Theorically, capitalism is not gender-oriented. If the pre-capitalist modes of production relied on matriarchy instead of patriarchy, then capitalism would be matriarchal (in the same way it is patriarchal in reality: with a visible trend to minimise it, without ever suppressing it).
But since historically the pre-capitalist modes of production relied on patriarchy, capitalism has inherited this. And while capitalism is not gender-oriented, it is discrimination-oriented, ie, it actually needs discrimination for its reproduction. Particularly, it needs discrimination for labour division, and it needs to keep the reproduction of the labour force as a separate task from the production of commodities. And as the discrimination at hand, inherited from the past, is patriarchal, patriarchy will be maintained, even if incrementally reduced in a systematic way.
Luís Henrique
Simone de Beauvoir commented on this sort-of dilemma in 1976
Well, of course, since the rest are conservative, meaning they want to conserve what has been or what is. Women on the right do not want revolution. They are mothers, wives, devoted to their men. Or, if they are agitators at all, they want a bigger piece of the pie. They want to earn more, elect more women to parliaments, see a woman become president. They fundamentally believe in inequality, except they want to be on top rather than on the bottom. But they will fit fine into the system as it is or as it will change a bit to accommodate such demands. Capitalism can certainly afford to allow women to join an army, allow women to join a police force. Capitalism is certainly intelligent enough to let more women join the government. Pseudosocialism can certainly allow a woman to become secretary-general of its party. Those are just reforms, like social security or paid vacations. Did the institutionalization of paid vacations change the inequality of capitalism? Did the right of women to work in factories at equal pay to the men change the male orientation of the Czech society? But to change the whole value system of either society, to destroy the concept of motherhood: that is revolutionary.
----
EXERCISE INSTRUCTIONS:
1) Condense the paragraph of the passage on capitalism and patriarchy that begins "But since historically the pre-capitalist modes" into a short bulleted list that keeps its main points.
2) Reproduce the passage on capitalism and patriarchy word for word, starting at "Theorically, capitalism is" and ending at "ever suppressing it).".
3) According to the passage on capitalism and patriarchy, in what year did Simone de Beauvoir comment on this dilemma?

DATASET CONTENT:
----
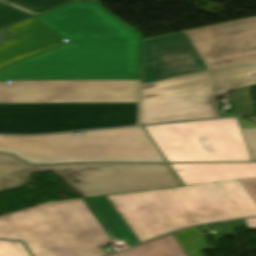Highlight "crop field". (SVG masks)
----
OUTPUTS BY TASK:
1)
- Pre-capitalist modes of production relied on patriarchy, and capitalism inherited it.
- Capitalism is not gender-oriented, but it is discrimination-oriented: it needs discrimination to reproduce itself.
- It especially needs discrimination for the division of labor and to keep reproducing the labor force separate from producing commodities.
- Because the discrimination it inherited is patriarchal, patriarchy will be maintained, though systematically reduced over time.

2)
Theorically, capitalism is not gender-oriented. If the pre-capitalist modes of production relied on matriarchy instead of patriarchy, then capitalism would be matriarchal (in the same way it is patriarchal in reality: with a visible trend to minimise it, without ever suppressing it).

3) 1976